Da qui discende la preziosità dei giorni della vita, come tempo dato alla libertà per aprirsi all'ascolto di Dio e
della sua parola; tutto ciò è espresso drammaticamente nella parabola, nella richiesta paradossale che il ricco
rivolge ad Abramo, di mandare Lazzaro dai fratelli del ricco, per avvertirli del destino tremendo che si stanno
preparando, nella speranza che davanti ad un segno evidente di Dio - un morto che ritorna dall'al di là - si
convertiranno. Ma Abramo avverte che hanno già la luce sufficiente per decidere della propria vita, “Hanno
Mosè e i profeti: ascoltino loro”, Dio ha già dato la sua parola, che indica con chiarezza dove sta il bene, dove
sta la vera vita: non nella chiusura del cuore, non in un'esistenza tutta centrata su di sé, ma nell'apertura alla
Sua presenza, nell'accoglienza del fratello, nella condivisione giusta e generosa dei beni.

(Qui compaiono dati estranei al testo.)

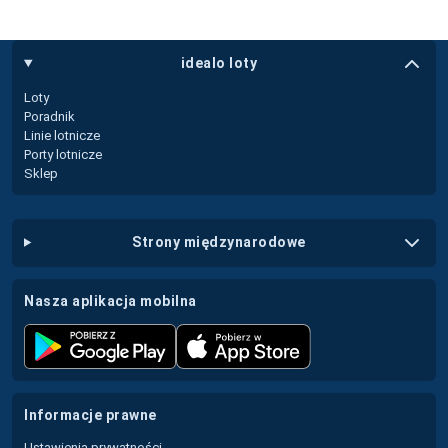
idealo loty
Loty
Poradnik
Linie lotnicze
Porty lotnicze
Sklep
strony międzynarodowe
nasza aplikacja mobilna
informacje prawne
Ustawienia prywatności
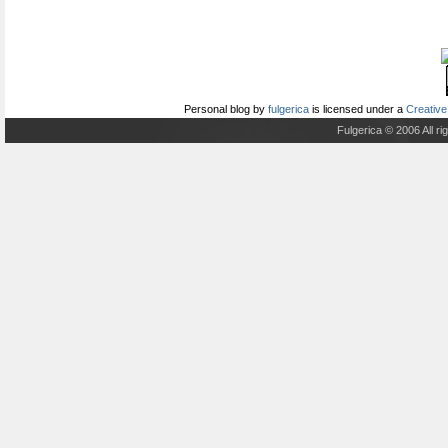
Personal blog
by
fulgerica
is licensed under a
Creative
Fulgerica © 2006 All r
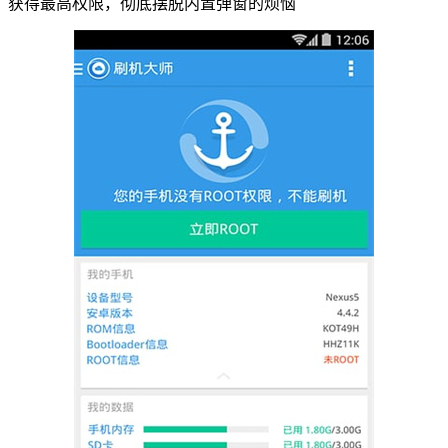
获得最高权限，彻底摆脱内置弹窗的烦恼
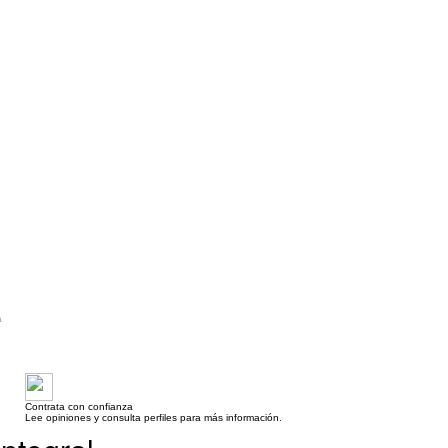
a
Contrata con confianza
Lee opiniones y consulta perfiles para más información.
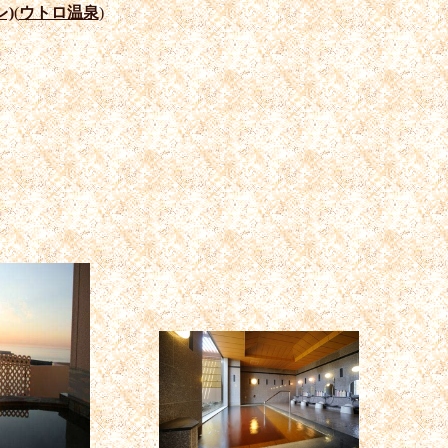
レ)
(
ウトロ温泉
)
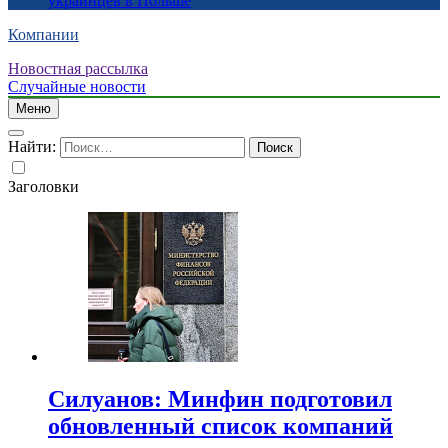
украинцев в Польше
Компании
Новостная рассылка
Случайные новости
Меню
Найти:
Заголовки
Силуанов: Минфин подготовил
обновленный список компаний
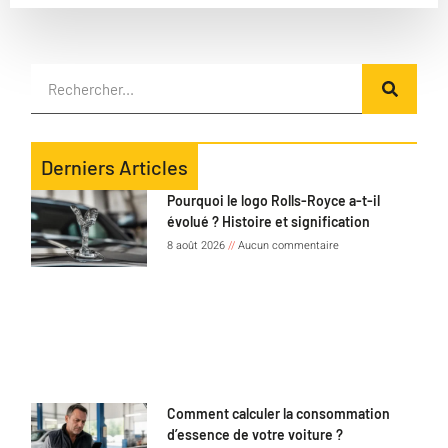
Derniers Articles
Pourquoi le logo Rolls-Royce a-t-il
évolué ? Histoire et signification
8 août 2026
Aucun commentaire
Comment calculer la consommation
d’essence de votre voiture ?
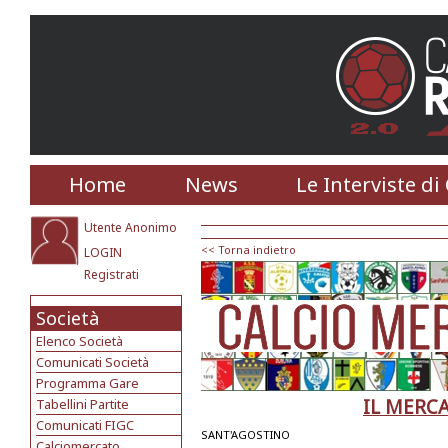
Home
News
Le Interviste di
Utente Anonimo
<< Torna indietro
LOGIN
Registrati
Società
Elenco Società
Comunicati Società
Programma Gare
IL MERC
Tabellini Partite
Comunicati FIGC
SANT'AGOSTINO
Calciomercato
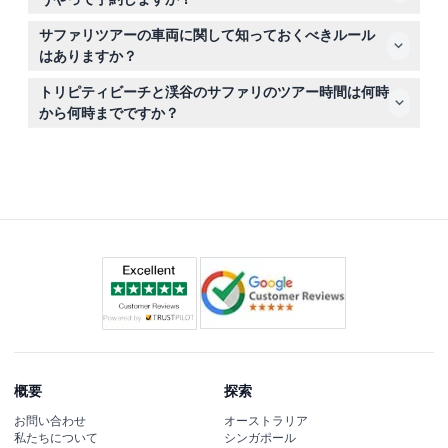
ナでのBBQランチ、そして人里離れたビーチでの泳ぎとリ
このウェブサイトで簡単に予約ができ、空き状況の確認や
ラックスを楽しめます。
サファリツアーの車両に関して知っておくべきルール
ガイドの希望言語の選択も可能です。
はありますか？
はい、車内での飲食や喫煙は禁止されており、安全のため
トリピティビーチと渓谷のサファリのツアー時間は何時
に全員必ずシートベルトを着用してください。
から何時までですか？
ツアーは通常午前8時から午後4時30分までですが、提供
者によって時間が異なることがありますので、ご予約時に
特定のスケジュールを必ずご確認ください（変更の可能性
があります）。
概要
探索
お問い合わせ
オーストラリア
私たちについて
シンガポール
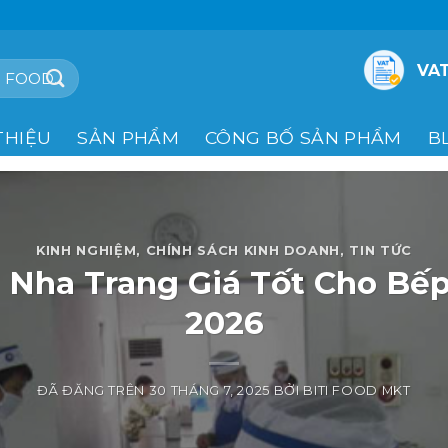
VAT
THIỆU
SẢN PHẨM
CÔNG BỐ SẢN PHẨM
B
KINH NGHIỆM
,
CHÍNH SÁCH KINH DOANH
,
TIN TỨC
 Nha Trang Giá Tốt Cho Bế
2026
ĐÃ ĐĂNG TRÊN
30 THÁNG 7, 2025
BỞI
BITI FOOD MKT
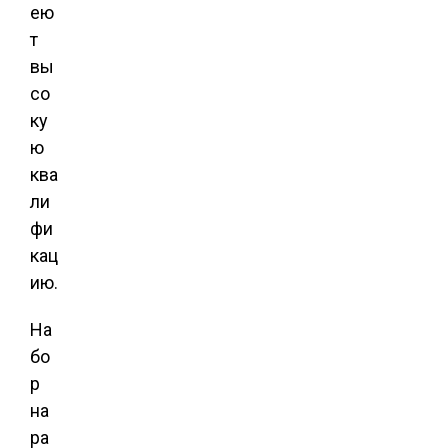
ею
т
вы
со
ку
ю
ква
ли
фи
кац
ию.
На
бо
р
на
ра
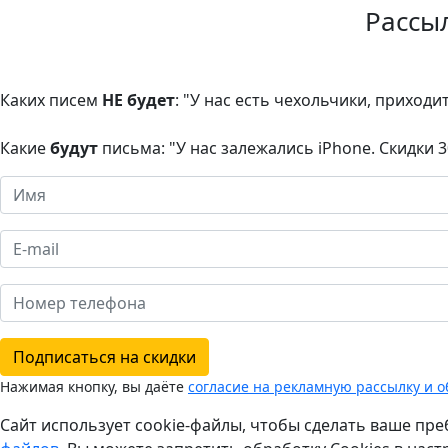
Рассы
Каких писем
НЕ будет
: "У нас есть чехольчики, приходи
Какие
будут
письма: "У нас залежались iPhone. Скидки 
Подписаться на скидки
Нажимая кнопку, вы даёте
согласие на рекламную рассылку и 
Сайт использует cookie-файлы, чтобы сделать ваше пре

Se non c'è la disponibilità ad ascoltare questa parola di Dio, che per noi ora non è soltanto la parola di Mosè e
dei profeti, ma è la parola del Vangelo, la Parola divenuta carne e volto umano in Gesù, se non c'è questa
semplicità nel leggere i segni che Dio già ha dato, neppure i grandi miracoli possono convincere, possono
convertire il cuore: “Se non ascoltano Mosè e i profeti, neanche se uno risuscitasse dai morti sarebbero
persuasi”. La conclusione della parabola rimanda alla possibilità, che hanno i fratelli del ricco, d'ascoltare
davvero la parola di Mosè e dei profeti, cambiando modo di vivere il loro benessere. Non c'è nulla di
automatico o di cogente nella vita cristiana, tutto passa attraverso la libertà di chi riceve il dono di una parola e
di una presenza che manifestano la via della verità e del bene; ascoltando questa parabola, è inevitabile
pensare che Gesù stesso, che ha pronunciato queste parole d'avvertimento e di richiamo, è davvero ritornato
dai morti, è il risorto che vive e che continua ad operare nel tempo, nella storia umana, e tuttavia, nonostante i
segni della Sua presenza, rimane aperta la sfida alla libertà, e mentre ci sono cuori che si spalancano a Lui e
vivono la novità del suo amore, altri, come il ricco epulone, rimangono chiusi e indifferenti, davanti a Dio e
davanti ai tanti affamati e mendicanti del nostro mondo.